For years, women have had much fewer legal rights than men. Our expected professions were nothing more than to care for the children, and keep the household in order. Nevertheless, women in most of the nations won the right to vote in the 20th century which amplified our job and education opportunities. In the past, women have been seen, from a man perspective, as unintelligent beings even as evil and simply just a temptation for mankind. Women were described as children who were to be forever inferior to men, this from an early roman law.
In ancient India, to take another example, women had to walk behind the men. They were also denied property rights by marriage and widows could not get married again. There are tons of these kinds of examples.
"I will not begin at this late day by doing what my soul abhors; sugaring men, weak deceitful creatures, with flattery to retain them as escorts or to gratify a revenge." said one of the women’s rights advocates, Ida B. Wells (July. 13, 1862 – March 25, 1931). Wells was very active in both African American civil rights and Women’s rights. Her strong political views and her views upon women’s rights shocked many people. She was especially active in the movement Women Suffrage. Another important advocate was Carrie Chapman Catt (January 9, 1859 – March 9, 1947) who was selected to be president of the “National American Woman Suffrage Association” twice. She Lead the association the next twenty years! In spite of being very active in the women’s struggle for rights she was also very active in the anti-war causes. Along with Chapman we have Alice Paul (January 11, 1885 – July 9, 1977) who saved the Women’s Suffrage Movement in 1910 by making sure the women got the vote. Like the others she also joined many different women’s rights organisations and did a huge effort. Elizabeth Cady Stanton (November 12, 1815 – October 28, 1909) was one of the earliest feminist philosophers and the leading theoretician of the women’s rights movement. She published a book called “Woman’s Bible” in 1895 and the book focused on what she called the “male bias of the Bible”. She wrote this book because she thought that an organized religion had to be established before they could get fully equality.
Long it’s been hard for women trough the years not only to get suffrage but also to be taken seriously and get the education they want. “The weaker sex” is something we all have heard a dozen times before. For long, women have been seen as incapable of doing work that requires muscularity or intellectuality. Tasks as caring for children all day and doing hard household chores were just being ignored though they also requires heavy lifting and a lot of mentally as well as physical stress. As a matter in fact are women, after physiological tests, more tolerable for pain, live longer and are more resistant to many diseases than men.
Traditionally women were bounded to their social role.

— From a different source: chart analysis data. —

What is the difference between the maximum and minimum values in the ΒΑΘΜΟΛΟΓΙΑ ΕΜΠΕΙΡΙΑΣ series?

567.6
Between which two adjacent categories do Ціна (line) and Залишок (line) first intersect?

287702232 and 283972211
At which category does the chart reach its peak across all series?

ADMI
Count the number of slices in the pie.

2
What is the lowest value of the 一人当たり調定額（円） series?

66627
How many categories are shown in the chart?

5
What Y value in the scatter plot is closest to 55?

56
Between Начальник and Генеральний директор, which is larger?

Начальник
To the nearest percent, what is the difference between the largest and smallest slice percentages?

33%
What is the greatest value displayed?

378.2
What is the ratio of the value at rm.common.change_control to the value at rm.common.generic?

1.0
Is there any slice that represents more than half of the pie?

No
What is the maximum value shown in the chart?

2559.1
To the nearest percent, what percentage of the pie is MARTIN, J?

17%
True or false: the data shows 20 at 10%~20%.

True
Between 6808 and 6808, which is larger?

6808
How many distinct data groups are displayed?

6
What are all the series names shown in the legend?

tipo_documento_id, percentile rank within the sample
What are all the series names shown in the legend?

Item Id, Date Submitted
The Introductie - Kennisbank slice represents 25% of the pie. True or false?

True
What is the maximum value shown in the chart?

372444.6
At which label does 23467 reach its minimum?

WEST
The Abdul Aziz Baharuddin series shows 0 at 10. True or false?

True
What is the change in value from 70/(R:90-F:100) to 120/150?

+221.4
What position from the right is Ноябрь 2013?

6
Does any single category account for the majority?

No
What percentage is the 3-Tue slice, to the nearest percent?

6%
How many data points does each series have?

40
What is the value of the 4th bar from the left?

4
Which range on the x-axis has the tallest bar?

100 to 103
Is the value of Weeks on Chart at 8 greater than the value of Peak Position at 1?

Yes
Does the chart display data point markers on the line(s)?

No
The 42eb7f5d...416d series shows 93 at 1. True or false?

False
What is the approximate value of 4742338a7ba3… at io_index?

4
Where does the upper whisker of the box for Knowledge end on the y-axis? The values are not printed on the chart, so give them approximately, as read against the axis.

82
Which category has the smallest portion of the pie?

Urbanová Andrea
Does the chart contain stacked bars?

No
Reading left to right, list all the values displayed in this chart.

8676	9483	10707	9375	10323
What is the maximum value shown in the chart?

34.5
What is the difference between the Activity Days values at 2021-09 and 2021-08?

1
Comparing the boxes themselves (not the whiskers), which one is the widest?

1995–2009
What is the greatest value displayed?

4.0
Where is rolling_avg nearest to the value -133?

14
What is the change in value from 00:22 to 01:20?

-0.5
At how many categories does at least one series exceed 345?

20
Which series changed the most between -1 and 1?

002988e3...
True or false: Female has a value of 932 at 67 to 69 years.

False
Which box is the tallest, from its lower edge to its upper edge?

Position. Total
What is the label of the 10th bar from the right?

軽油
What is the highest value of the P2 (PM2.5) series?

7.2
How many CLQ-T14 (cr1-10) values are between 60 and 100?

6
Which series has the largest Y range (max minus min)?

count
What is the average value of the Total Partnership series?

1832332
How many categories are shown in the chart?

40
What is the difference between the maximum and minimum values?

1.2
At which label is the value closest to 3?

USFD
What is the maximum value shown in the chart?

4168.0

The typical stereotype “a women’s place is in the home” have affected women and determined how they have expressed themselves. Today, they have got the right for abortion which had given women more control over how many children they want. Other than that the pressure of becoming a wife and mothers still stops many young and talented women from finishing their education.
There was a lot of struggling for the women’s right to vote. The first convention was in Seneca Falls, N. Y in 1848 and the declaration was being written by Elizabeth Cady Stanton She wrote that all men and women were created equal and that "the history of mankind is a history of repeated injuries and usurpations on the part of man toward woman." Still they didn’t get suffrage even though the blacks did. By 1920 every woman in America had the right to vote.
Over the years there has been an awful lot struggle for women’s rights, like I’ve said. We stood up to discrimination that has been seen upon as a huge matter of course for ages. And with a lot of courage, great effort and with the help of many brave women like Elizabeth Cady Stanton, Ida B. Wells, Carrie Chapman Catt and Alice Paul, we have made a huge difference. We made a huge revolution by turning the sex discrimination around.